When do you think we will see the data from the ProPSMA trial?
We’re currently in the follow-up phase, so all the recruiting is finished. We’re basically looking at the 6- and 12-month reviews since patients have gone on to treatment, and we would expect that data around the time of both the European and American urology meetings in 2020. It’s very likely that data will be presented as an abstract at both the EAU and AUA annual meetings next year.
Let’s talk about PET’s use in oligometastatic disease or biochemical recurrence. First, when do you generally use it? Is there a PSA threshold that practicing urologists might take home if they have access to the scan? Second, what are you doing when you find oligometastatic disease or biochemical recurrence—surgery, radiation therapy, or continuing hormonal therapy?
It’s a very challenging area. The whole problem with the PET PSMA scan is it improves our ability to stage the disease or to restage the disease, but we have no idea whether the interventions we’re studying now have actually changed long-term survival. That remains a challenge for us moving forward.
A number of studies have shown that the PET PSMA results change management. If we look at biochemical-recurrent patients, about 30% to 80% have their management changed as a result of the PSMA scan. Typically what will happen is that instead of there being a presumed local recurrence, we find a pelvic node, an extrapelvic node, a bony metastasis, or sometimes a combination. As such, instead of radiation to the prostate bed, which would normally be standard of care for PSA rise post prostatectomy, we are then faced with the decision whether this should be done, combined with stereotactic ablative radiotherapy to involved nodes, or consider a salvage lymph node dissection, androgen deprivation therapy, or combination of therapies.
I don’t think there’s a belief that we’re going to cure the disease with ablative radiotherapy or salvage node dissections alone because usually the PET PSMA scan underestimates the degree of metastatic spread. However, we have data that we hope to publish soon that will suggest that it at least delays androgen deprivation therapy in about 50% of patients by at least a couple of years. That may at the very least provide the patient some quality of life benefits.
For a young, healthy patient with 20 years life expectancy, do you see a role for surgical removal in a patient with a positive PET scan? Let’s say it’s right at the bifurcation of the aorta and you’ve got one nodal spot that lights up on PET.

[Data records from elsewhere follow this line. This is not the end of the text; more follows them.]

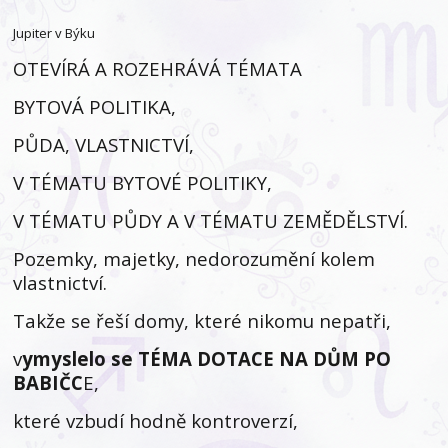
Jupiter v Býku
OTEVÍRÁ A ROZEHRÁVÁ TÉMATA
BYTOVÁ POLITIKA,
PŮDA, VLASTNICTVÍ,
V TÉMATU BYTOVÉ POLITIKY,
V TÉMATU PŮDY A V TÉMATU ZEMĚDĚLSTVÍ.
Pozemky, majetky, nedorozumění kolem
vlastnictví.
Takže se řeší domy, které nikomu nepatři,
v
ymyslelo se TÉMA DOTACE NA DŮM PO
BABIČC
E,
které vzbudí hodně kontroverzí,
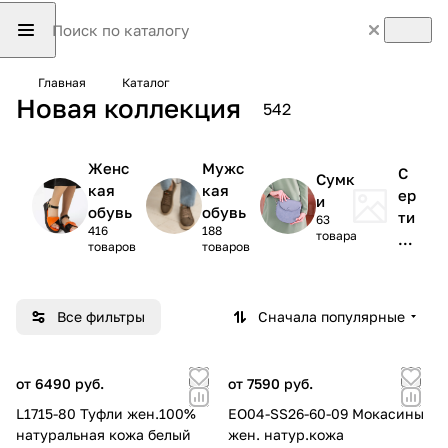
Главная
Каталог
Новая коллекция
542
Женс
Мужс
С
Сумк
кая
кая
ер
и
обувь
обувь
ти
63
416
188
товара
ф
товаров
товаров
ик
ат
ы
Все фильтры
Сначала популярные
от 6490 руб.
от 7590 руб.
L1715-80 Туфли жен.100%
EO04-SS26-60-09 Мокасины
натуральная кожа белый
жен. натур.кожа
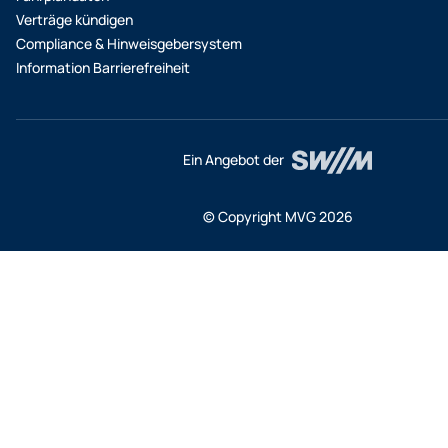
Verträge kündigen
Compliance & Hinweisgebersystem
Information Barrierefreiheit
Ein Angebot der
© Copyright MVG 2026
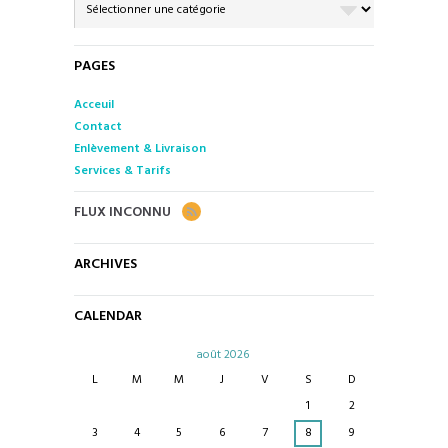
DROPDOWN
PAGES
Acceuil
Contact
Enlèvement & Livraison
Services & Tarifs
FLUX INCONNU
ARCHIVES
CALENDAR
août
2026
L
M
M
J
V
S
D
1
2
3
4
5
6
7
8
9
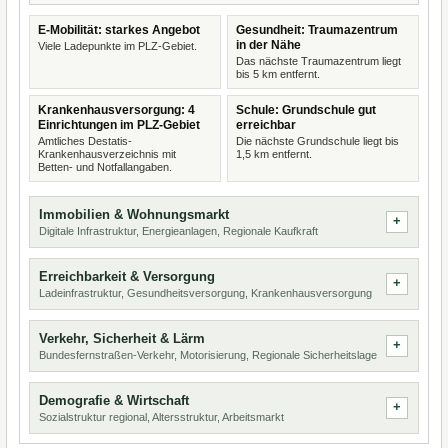
E-Mobilität: starkes Angebot
Gesundheit: Traumazentrum
in der Nähe
Viele Ladepunkte im PLZ-Gebiet.
Das nächste Traumazentrum liegt
bis 5 km entfernt.
Krankenhausversorgung: 4
Schule: Grundschule gut
Einrichtungen im PLZ-Gebiet
erreichbar
Amtliches Destatis-
Die nächste Grundschule liegt bis
Krankenhausverzeichnis mit
1,5 km entfernt.
Betten- und Notfallangaben.
Immobilien & Wohnungsmarkt
Digitale Infrastruktur, Energieanlagen, Regionale Kaufkraft
Erreichbarkeit & Versorgung
Ladeinfrastruktur, Gesundheitsversorgung, Krankenhausversorgung
Verkehr, Sicherheit & Lärm
Bundesfernstraßen-Verkehr, Motorisierung, Regionale Sicherheitslage
Demografie & Wirtschaft
Sozialstruktur regional, Altersstruktur, Arbeitsmarkt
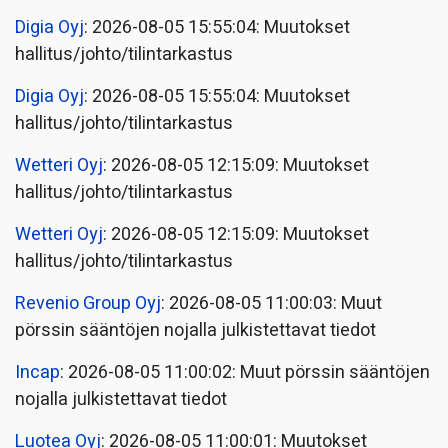
Digia Oyj
: 2026-08-05 15:55:04: Muutokset
hallitus/johto/tilintarkastus
Digia Oyj
: 2026-08-05 15:55:04: Muutokset
hallitus/johto/tilintarkastus
Wetteri Oyj
: 2026-08-05 12:15:09: Muutokset
hallitus/johto/tilintarkastus
Wetteri Oyj
: 2026-08-05 12:15:09: Muutokset
hallitus/johto/tilintarkastus
Revenio Group Oyj
: 2026-08-05 11:00:03: Muut
pörssin sääntöjen nojalla julkistettavat tiedot
Incap
: 2026-08-05 11:00:02: Muut pörssin sääntöjen
nojalla julkistettavat tiedot
Luotea Oyj
: 2026-08-05 11:00:01: Muutokset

It’s clearly another strategy, as is stereotactic ablative radiotherapy, and it’s certainly been done in the U.S. but especially in Europe. Again, the results haven’t been that spectacularly successful because PET PSMA underestimates the amount of metastatic disease that’s present, and the small additional lymph nodes that are present just don’t demonstrate uptake. So you can do an extended node dissection and even a retroperitoneal node dissection, but there may well still be micrometastases in nodes further upstream that you haven’t visualized and hence haven’t been able to tackle.
I think this is an area we have to look at. The role of either radiation or aggressive surgery is very ripe now for clinical trials. But I think the take-home message is, what you see on the PET is probably just the tip of the iceberg, and there’s probably more microscopic disease beyond what is seen. Also, I certainly would not recommend a node pluck to take out the lymph node. You must do a proper node clearance in that area if you’re going to make any impact at all.